"FTAA-Lite" Reflects Long-Term Economic Failure
By Mark Weisbrot
This article was published in the following news articles:
Knight-Ridder/Tribune Information Services -
November 24, 2003
Houston Chronicle - Nov. 26, 2003
Fort Worth Star-Telegram - Nov. 30, 2003
Grand Forks Herald - Dec. 8, 2003
It was
clear to anyone who followed the negotiations closely in Miami that the
ministerial meeting of the Free Trade Area of the Americas (FTAA) was at least
as much of a failure as the collapse of the WTO talks in Cancun in September.
The difference was that this time the U.S. and Brazil papered over their
differences in front of the cameras.
But the
ministers skipped town a day early, knowing that the longer they stayed, the
more likely it was that their façade of diplomatic pleasantries would crumple.
The
political rifts between the U.S. delegation and Brazil -- with the latter
quietly supported by much of the rest of Latin America -- were widely reported,
in both Cancun and Miami. But there is a very important economic basis for the
widespread public skepticism of the FTAA among Latin Americans. This underlying
economic reality has received almost no attention.

▶ _Information_:

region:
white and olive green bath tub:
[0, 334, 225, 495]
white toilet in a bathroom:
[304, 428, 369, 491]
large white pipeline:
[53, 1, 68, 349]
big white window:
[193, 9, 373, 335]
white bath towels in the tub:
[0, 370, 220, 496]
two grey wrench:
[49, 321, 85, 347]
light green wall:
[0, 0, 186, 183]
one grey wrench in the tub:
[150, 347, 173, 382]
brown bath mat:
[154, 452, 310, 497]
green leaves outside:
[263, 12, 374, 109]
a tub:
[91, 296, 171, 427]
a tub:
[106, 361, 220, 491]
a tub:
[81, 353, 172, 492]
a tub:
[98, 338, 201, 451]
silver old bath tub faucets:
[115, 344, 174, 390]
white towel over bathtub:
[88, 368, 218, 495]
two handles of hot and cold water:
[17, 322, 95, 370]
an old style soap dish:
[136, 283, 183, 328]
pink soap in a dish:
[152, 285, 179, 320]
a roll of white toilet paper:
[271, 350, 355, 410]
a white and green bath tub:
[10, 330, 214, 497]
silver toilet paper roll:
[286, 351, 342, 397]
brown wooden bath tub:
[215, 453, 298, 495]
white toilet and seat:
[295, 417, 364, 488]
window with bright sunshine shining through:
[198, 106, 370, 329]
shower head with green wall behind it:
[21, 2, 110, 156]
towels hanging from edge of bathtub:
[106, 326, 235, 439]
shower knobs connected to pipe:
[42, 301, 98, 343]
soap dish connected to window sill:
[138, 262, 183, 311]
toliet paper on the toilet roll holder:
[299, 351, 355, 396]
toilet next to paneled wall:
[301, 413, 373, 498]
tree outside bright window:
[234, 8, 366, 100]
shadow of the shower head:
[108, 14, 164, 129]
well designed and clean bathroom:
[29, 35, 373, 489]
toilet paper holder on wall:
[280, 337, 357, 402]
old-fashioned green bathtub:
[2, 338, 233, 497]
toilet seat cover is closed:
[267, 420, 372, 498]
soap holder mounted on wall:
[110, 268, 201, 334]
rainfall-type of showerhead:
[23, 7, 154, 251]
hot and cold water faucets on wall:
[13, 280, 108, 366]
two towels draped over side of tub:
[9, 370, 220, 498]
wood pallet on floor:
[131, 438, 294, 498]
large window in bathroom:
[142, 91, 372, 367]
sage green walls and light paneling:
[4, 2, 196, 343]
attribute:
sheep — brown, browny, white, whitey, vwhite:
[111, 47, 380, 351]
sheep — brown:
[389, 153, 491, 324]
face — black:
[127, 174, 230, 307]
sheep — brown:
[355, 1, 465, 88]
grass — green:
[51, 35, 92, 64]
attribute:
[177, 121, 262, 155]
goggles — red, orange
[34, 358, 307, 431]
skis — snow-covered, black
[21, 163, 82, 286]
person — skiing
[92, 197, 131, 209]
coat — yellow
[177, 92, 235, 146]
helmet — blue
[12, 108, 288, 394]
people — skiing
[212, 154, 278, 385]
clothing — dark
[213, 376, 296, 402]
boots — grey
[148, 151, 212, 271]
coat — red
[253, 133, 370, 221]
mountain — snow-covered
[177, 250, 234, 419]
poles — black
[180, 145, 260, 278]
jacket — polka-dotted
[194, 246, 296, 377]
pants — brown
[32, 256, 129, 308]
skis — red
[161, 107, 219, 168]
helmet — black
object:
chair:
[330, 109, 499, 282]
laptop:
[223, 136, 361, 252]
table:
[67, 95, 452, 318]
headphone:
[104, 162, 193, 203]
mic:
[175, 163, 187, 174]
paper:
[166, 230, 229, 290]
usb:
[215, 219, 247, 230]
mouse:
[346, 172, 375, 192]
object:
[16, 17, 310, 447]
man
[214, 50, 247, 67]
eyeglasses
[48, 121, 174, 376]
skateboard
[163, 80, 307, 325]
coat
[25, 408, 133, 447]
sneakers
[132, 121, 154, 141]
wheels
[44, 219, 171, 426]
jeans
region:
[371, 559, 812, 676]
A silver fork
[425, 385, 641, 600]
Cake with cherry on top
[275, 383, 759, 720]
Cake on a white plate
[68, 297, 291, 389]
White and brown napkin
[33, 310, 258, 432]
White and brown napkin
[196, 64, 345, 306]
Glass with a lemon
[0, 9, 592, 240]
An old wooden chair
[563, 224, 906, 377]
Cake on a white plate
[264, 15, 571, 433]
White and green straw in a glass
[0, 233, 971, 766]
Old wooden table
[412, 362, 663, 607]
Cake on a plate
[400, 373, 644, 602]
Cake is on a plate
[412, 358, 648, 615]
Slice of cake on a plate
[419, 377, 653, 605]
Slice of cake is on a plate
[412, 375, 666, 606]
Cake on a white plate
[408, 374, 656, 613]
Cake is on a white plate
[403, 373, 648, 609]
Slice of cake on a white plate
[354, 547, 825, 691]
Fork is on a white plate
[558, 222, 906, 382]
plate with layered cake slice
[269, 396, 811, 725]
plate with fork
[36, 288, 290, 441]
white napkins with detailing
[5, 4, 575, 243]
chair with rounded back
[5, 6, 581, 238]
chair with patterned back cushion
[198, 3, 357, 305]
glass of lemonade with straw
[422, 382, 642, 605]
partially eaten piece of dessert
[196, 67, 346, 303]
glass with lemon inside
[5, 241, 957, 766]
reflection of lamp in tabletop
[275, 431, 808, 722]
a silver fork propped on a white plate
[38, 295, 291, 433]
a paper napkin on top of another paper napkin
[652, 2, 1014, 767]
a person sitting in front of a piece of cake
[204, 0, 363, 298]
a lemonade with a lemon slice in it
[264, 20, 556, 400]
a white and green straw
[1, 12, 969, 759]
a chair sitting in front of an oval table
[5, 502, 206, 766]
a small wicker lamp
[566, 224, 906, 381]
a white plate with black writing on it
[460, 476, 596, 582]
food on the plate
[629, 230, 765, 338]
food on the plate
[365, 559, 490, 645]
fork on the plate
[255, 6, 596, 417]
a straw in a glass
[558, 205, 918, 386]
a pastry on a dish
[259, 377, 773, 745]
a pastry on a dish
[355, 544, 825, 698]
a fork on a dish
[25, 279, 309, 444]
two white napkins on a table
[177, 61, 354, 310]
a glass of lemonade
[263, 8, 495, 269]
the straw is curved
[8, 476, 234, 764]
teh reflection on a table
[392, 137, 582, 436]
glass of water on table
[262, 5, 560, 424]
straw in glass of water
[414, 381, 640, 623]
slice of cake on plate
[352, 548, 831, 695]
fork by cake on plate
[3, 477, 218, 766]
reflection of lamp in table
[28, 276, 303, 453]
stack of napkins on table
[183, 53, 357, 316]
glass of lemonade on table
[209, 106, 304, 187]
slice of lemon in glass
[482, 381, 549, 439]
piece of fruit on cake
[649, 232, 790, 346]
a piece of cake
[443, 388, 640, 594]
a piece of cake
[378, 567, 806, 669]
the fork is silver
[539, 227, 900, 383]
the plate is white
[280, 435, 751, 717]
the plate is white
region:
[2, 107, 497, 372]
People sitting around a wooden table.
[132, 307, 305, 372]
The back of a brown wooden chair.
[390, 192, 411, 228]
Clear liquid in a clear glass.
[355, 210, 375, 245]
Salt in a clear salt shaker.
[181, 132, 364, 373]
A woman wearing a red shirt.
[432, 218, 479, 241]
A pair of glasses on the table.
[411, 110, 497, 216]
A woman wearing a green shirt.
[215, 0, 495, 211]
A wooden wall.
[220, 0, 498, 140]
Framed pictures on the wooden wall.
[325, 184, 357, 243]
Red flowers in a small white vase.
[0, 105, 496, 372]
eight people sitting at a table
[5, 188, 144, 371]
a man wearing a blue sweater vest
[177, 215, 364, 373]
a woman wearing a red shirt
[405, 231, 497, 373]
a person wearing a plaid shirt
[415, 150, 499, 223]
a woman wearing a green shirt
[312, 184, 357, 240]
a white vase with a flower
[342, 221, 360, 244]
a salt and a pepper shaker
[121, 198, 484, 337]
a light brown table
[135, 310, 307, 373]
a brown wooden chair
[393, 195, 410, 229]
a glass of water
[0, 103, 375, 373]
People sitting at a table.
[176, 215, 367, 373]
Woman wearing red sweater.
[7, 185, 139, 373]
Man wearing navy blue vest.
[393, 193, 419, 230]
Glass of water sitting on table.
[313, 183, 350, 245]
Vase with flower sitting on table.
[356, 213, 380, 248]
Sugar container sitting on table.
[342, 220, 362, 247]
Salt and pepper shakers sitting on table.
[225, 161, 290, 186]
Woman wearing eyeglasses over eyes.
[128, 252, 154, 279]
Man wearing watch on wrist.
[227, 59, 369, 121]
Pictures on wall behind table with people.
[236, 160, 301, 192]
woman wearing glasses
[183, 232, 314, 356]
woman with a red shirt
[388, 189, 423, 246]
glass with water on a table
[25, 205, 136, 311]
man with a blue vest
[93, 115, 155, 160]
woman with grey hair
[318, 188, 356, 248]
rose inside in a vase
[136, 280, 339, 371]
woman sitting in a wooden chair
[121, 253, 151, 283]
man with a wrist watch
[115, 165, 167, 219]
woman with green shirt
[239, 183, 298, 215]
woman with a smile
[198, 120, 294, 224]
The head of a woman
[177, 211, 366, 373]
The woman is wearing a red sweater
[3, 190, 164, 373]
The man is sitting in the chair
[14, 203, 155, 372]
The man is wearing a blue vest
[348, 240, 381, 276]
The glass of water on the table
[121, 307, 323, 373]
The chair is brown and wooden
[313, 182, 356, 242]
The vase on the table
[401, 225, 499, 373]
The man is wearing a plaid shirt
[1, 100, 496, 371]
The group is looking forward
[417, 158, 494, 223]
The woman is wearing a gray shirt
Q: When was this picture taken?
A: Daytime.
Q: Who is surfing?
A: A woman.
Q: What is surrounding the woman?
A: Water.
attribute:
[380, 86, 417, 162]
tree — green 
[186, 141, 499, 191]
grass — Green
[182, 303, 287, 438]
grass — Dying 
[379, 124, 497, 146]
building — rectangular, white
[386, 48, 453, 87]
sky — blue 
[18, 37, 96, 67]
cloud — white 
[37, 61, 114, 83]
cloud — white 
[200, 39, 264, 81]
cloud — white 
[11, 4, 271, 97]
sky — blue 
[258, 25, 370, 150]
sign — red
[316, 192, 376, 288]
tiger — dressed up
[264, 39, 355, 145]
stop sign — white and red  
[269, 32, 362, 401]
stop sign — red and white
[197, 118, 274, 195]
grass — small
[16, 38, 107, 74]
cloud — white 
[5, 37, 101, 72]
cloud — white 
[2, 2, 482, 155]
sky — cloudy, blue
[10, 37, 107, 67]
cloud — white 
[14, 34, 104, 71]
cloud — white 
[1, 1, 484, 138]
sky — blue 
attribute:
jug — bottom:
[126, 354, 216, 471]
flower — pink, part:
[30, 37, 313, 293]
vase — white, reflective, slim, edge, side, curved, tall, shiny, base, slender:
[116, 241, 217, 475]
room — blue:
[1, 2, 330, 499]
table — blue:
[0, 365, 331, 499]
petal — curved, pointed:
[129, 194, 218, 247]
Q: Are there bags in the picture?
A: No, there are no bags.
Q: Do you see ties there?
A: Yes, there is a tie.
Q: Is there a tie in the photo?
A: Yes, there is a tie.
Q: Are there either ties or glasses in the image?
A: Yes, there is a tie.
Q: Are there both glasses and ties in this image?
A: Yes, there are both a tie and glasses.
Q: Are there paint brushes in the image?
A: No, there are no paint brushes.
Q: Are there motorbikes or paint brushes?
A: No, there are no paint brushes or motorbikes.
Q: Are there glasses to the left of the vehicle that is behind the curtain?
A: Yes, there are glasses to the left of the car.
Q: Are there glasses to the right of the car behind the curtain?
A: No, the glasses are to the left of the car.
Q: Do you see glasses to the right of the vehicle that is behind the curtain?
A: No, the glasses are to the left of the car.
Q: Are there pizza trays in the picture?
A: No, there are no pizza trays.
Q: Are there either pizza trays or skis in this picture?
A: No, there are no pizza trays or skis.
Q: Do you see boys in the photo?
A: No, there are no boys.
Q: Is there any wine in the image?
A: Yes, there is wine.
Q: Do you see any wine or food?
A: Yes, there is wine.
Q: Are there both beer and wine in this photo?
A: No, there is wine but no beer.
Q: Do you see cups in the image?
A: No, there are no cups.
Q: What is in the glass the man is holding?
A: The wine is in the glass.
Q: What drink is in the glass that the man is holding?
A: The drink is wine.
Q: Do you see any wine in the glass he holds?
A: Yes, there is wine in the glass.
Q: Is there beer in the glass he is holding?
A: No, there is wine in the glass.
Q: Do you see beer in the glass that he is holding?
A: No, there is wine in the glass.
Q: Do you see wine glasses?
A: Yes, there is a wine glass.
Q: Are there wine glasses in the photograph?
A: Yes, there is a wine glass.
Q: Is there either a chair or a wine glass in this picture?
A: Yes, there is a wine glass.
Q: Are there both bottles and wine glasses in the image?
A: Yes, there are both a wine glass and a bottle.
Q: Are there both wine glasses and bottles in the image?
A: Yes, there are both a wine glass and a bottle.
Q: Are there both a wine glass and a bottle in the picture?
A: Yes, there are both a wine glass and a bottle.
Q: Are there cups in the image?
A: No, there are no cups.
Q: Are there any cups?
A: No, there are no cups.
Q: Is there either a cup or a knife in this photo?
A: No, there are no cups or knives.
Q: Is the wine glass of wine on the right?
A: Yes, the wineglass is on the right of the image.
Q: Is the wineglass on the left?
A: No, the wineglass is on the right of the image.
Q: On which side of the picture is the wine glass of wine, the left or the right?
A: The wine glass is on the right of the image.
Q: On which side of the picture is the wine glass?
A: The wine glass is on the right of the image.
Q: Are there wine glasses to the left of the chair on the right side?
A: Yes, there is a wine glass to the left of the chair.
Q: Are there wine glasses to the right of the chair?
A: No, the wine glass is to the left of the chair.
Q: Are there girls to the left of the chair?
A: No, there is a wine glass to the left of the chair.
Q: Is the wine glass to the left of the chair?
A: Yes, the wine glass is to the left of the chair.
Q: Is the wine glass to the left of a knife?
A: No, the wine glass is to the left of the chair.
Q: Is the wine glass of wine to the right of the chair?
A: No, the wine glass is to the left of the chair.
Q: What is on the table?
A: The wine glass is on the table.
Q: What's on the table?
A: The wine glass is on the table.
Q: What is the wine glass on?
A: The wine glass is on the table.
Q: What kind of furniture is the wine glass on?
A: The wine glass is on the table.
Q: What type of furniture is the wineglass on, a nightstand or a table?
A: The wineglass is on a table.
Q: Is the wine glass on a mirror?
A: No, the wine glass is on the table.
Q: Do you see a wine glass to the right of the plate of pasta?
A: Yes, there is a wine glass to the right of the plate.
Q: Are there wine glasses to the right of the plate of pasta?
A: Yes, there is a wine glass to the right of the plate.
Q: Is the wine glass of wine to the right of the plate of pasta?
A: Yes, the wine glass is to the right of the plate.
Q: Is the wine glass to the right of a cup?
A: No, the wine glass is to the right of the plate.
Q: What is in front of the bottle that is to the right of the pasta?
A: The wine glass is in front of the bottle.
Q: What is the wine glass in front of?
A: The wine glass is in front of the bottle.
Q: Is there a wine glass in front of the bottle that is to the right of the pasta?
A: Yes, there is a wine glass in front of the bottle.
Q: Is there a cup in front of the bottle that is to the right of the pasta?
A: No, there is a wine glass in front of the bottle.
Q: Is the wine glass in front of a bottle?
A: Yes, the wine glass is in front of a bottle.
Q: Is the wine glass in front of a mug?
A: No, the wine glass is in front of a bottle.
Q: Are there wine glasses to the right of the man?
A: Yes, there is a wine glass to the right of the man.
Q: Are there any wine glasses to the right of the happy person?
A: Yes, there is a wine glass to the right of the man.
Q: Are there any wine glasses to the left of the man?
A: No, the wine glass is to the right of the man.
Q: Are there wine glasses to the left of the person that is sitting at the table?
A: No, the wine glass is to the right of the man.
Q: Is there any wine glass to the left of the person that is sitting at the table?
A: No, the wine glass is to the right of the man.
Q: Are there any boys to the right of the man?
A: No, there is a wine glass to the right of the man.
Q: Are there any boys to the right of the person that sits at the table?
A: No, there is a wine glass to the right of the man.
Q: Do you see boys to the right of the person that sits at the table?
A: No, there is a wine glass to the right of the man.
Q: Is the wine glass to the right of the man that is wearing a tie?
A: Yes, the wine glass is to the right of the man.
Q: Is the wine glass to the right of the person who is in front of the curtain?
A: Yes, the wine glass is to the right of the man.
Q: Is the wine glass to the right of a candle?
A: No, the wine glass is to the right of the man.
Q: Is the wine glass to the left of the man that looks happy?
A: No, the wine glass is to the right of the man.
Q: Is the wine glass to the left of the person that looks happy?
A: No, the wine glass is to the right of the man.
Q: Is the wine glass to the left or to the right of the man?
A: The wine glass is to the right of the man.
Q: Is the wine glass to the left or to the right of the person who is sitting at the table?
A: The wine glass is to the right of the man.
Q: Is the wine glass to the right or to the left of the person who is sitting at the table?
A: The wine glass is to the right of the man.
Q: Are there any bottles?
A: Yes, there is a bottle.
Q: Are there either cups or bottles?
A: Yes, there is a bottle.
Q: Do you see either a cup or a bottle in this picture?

▶ _Work instruction_: Pick up the FTAA article after its final sentence and write the next part. The items here have no connection to the article on the FTAA talks.

▶ _Output for this exercise_:
The Latin
American region is suffering through an enormously long, profound economic
slump, which has followed in the wake of a series of economic reforms that began
in the 1980s. These reforms, known collectively in Latin America as "neoliberalism,"
have included high interest rates, tight fiscal discipline, large-scale
privatizations, and the replacement of development policies with a simplistic
opening to international trade and investment flows.
The
reforms, also known as "the Washington Consensus," were supposed to
promote economic growth. But as any economist can verify, they have failed
spectacularly.
For the
two decades from 1980 through 1999, income per person in the region grew by a
paltry 11 percent. In the previous two decades (1960-1979), it grew by 80
percent.
And we now
have data for the first half of the present decade (2000 through 2004), using
IMF projections for next year. Even with these optimistic projections for 2004,
there has been almost no growth in income per person: one percent for the whole
five years. The present decade is looking like another "lost decade,"
as the 1980s are sadly known.
There has
been no long-term economic failure of this magnitude in Latin America for more
than a century, even if the years of the Great Depression are included.
And this
says nothing about the distribution of income, which has probably worsened over
the last quarter century. But income per person is the most basic measure of
human welfare that economists have. And it is generally difficult -- if not
impossible -- to improve the living standards of poor people in developing
countries without increasing overall income (or GDP).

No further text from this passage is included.